Organic Maps has a simple user interface that makes it a more similar FOSS replacement for Magic Earth.

- Organic Maps: https://organicmaps.app

OsmAnd is a heavyweight with more features, including an advanced OSM editor, trip recording, Mapillary street view, and other plugins, for those that need them.

- OsmAnd: https://osmand.net


Organic Maps is nice, thanks for the pointer.

Maps.me looks very similar - are they related somehow?


Yes, Organic Maps is a fork of Maps.me. The original Maps.me was acquired by Daegu Limited, a subsidiary of the financial services company Parity.com, and they stopped publishing source code afterward.

- Press release: https://www.londonstockexchange.com/news-article/MAIL/mail-r...

- OSM removed from Maps.me, then re-added: https://github.com/mapsme/omim/issues/14076

- No more source code releases from Maps.me: https://github.com/mapsme/omim/issues/14157


Organic Maps was forked from Maps.me when they started adding ads and trackers.

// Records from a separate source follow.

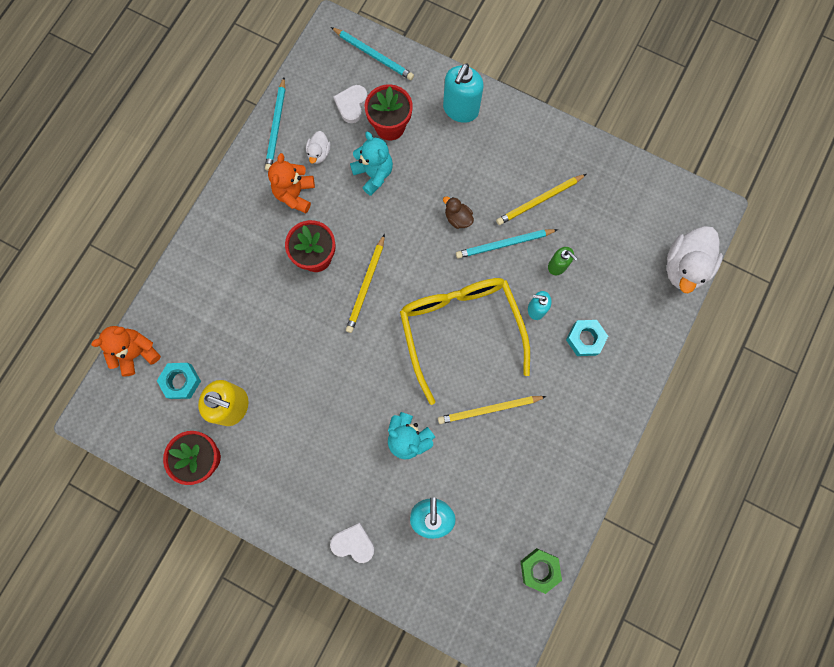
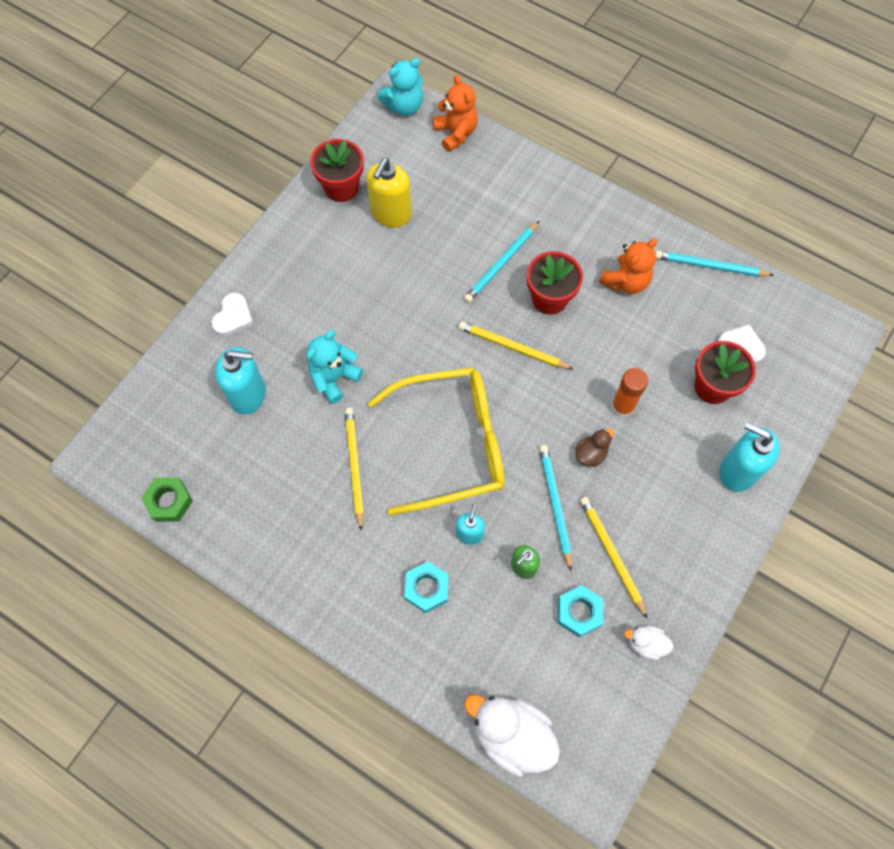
camera: 95 degrees right, 10 degrees down
turquoise nut [157,363,201,399] -> turquoise nut moved to [558,585,603,637]
orange teddy bear [268,153,315,213] -> orange teddy bear turned 120 degrees clockwise [599,238,657,294]
white duck [306,131,330,164] -> white duck moved to [624,626,673,660]
turquoise pencil [331,27,414,80] -> turquoise pencil moved to [464,221,539,303]
turquoise teddy bear [350,132,393,196] -> turquoise teddy bear moved to [378,58,423,116]
none -> orange glue stick [611,368,648,418]

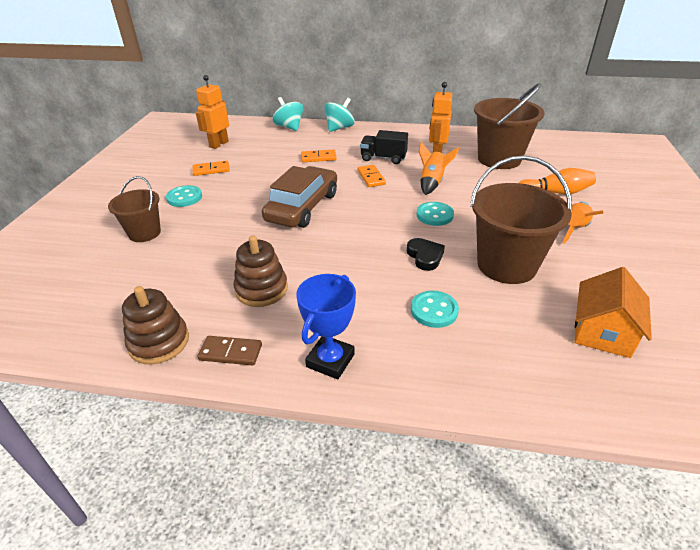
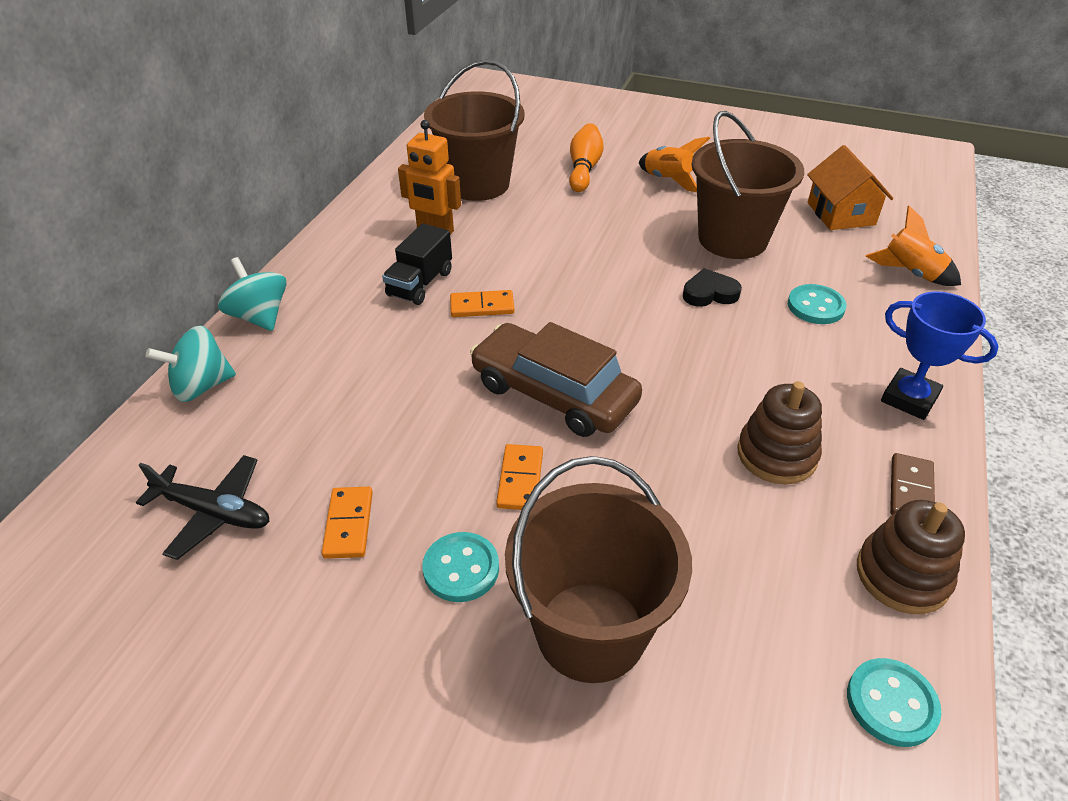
camera: 80 degrees left, 5 degrees up
brown bucket [108,176,161,242] -> brown bucket [505,456,692,683], size x1.68
orange robot [195,75,229,149] -> black plane [136,455,270,560]
orange domino [301,149,336,162] -> orange domino moved to [496,444,543,510]
turquoise button [416,202,454,226] -> turquoise button moved to [847,658,941,747]
orange rocket [419,142,459,195] -> orange rocket moved to [865,206,961,286]
orange house [574,267,652,358] -> orange house turned 45 degrees clockwise [807,145,893,230]

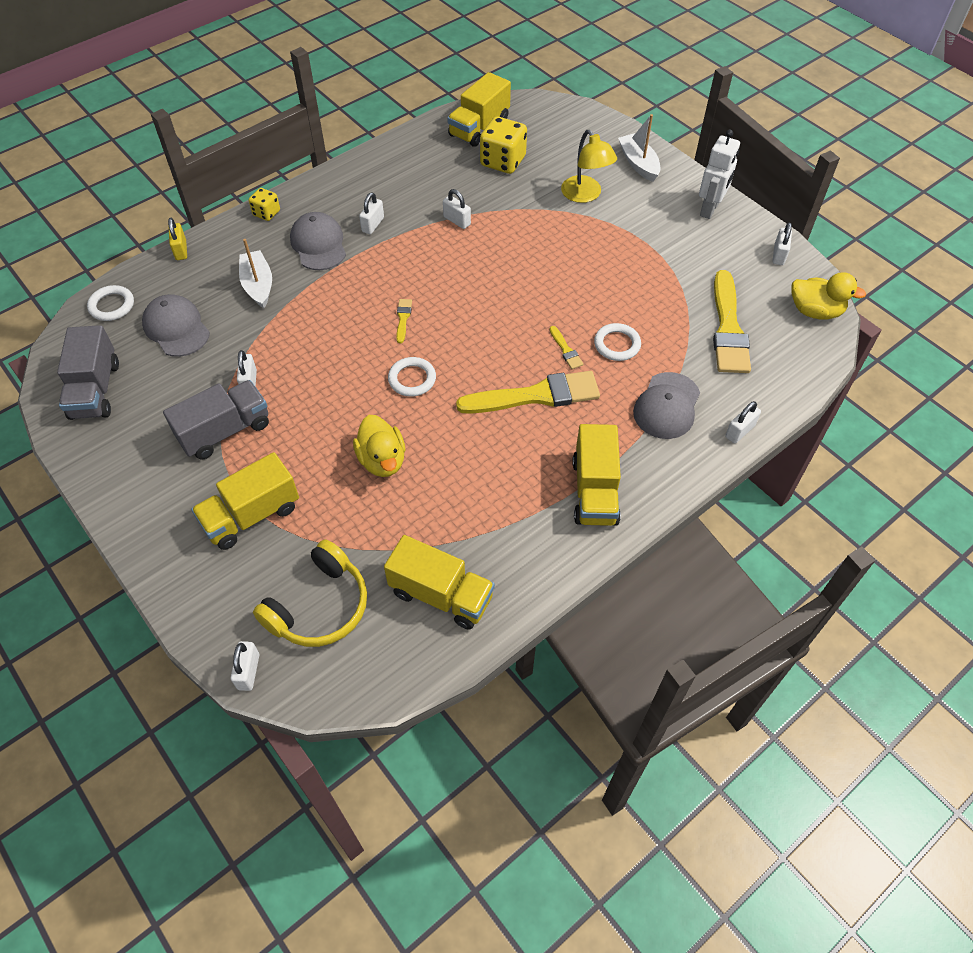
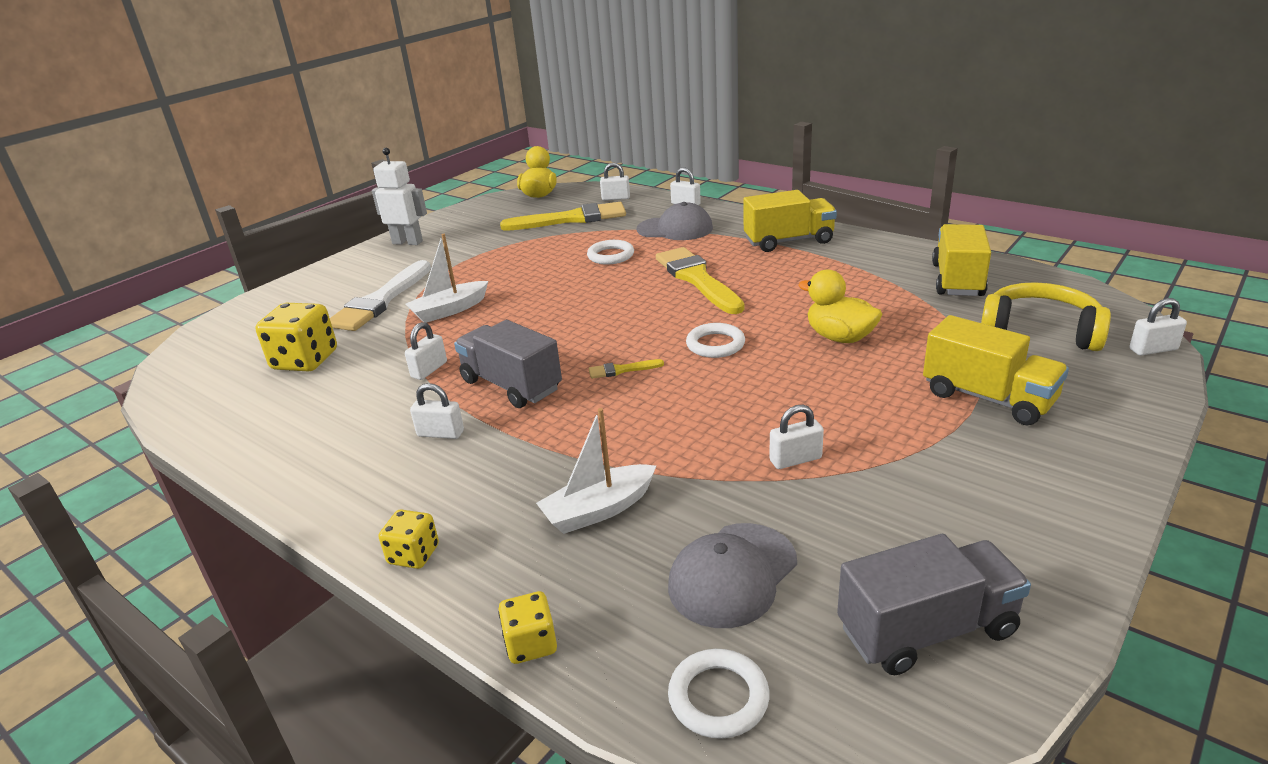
camera: 100 degrees left, 25 degrees down
grey truck [163,380,269,460] -> grey truck moved to [454,320,562,408]
yellow padlock [168,218,187,260] -> yellow dice [498,591,557,664]
grey cap [290,212,346,270] -> none
yellow duck [353,415,405,477] -> yellow duck turned 105 degrees counterclockwise [798,269,882,343]
yellow truck [447,72,511,147] -> none
yellow brush [550,326,583,369] -> none
yellow lamp [561,130,617,203] -> white brush [330,260,431,331]
white boat [618,114,661,182] -> white boat moved to [406,234,488,323]
white padlock [772,223,792,265] -> white padlock moved to [600,163,630,200]

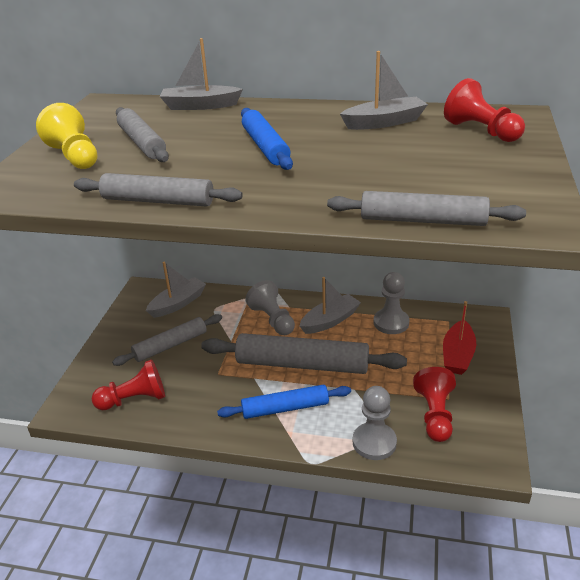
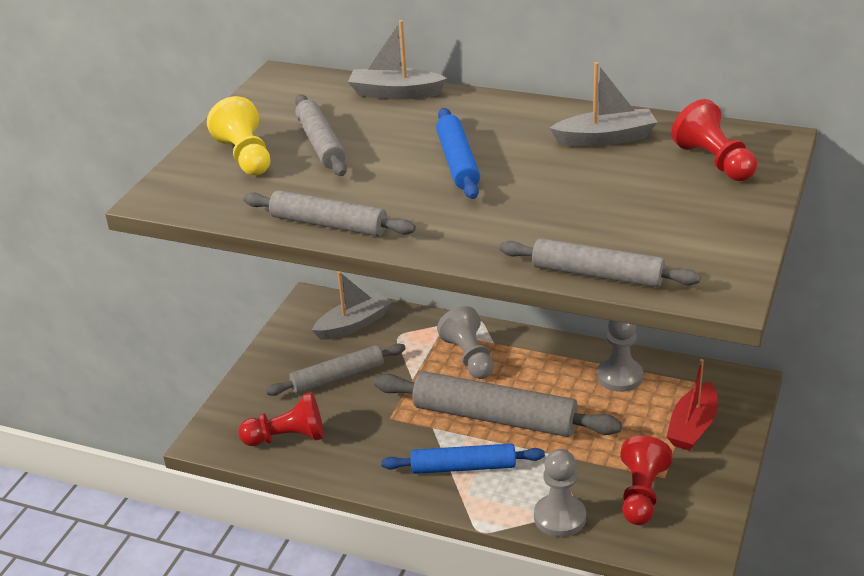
camera: 10 degrees right, 0 degrees up
grey boat [300,277,361,334] -> none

I can vouch that organic maps is really quite nice, straight forward and familiar.

OSMAnd is more fun, in my opinion, because of all the features but if you're looking for familiar, organic maps is the way to go.


What I'd really like is for all OSM apps to agree on a place to store the offline OSM data.

I don't mind having multiple navigation apps with different strengths/weaknesses but I don't want to download several gigs of offline maps for each app I might use.


In my experience, where the open source apps often come up short is not really mapping but rather turn by turn navigation. The first, most obvious indictor being the voice prompts. If they sound like a bad video game from the 90's, you can bet the directions are equally flawed/bad.


For me, the biggest issue is business information.

I rarely use map apps to find directions, except while hiking or having a stroll, in which case, yes, OSM is superior.

Most of the time, I need to either:

A) Look up a certain type of business, check its opening hours and (if applicable) menu, phone or message them to ask any questions, and only then drive to the business in question

or B) get somewhere without a car, and figure out the fastest route by public transportation without having to find multiple different websites and cross-reference their respective timesheets

These activities aren't really the job of a mapping or navigation map, they're the job for a data mining app.

OSM often has better paths than Google Maps, but Google's commercial and transportation databases aren't going to get beaten by any open source service any time soon.


OSMAnd currently has spyware built in, per the App Store privacy label.

I don't think it is an appropriate choice for a privacy-focused OS.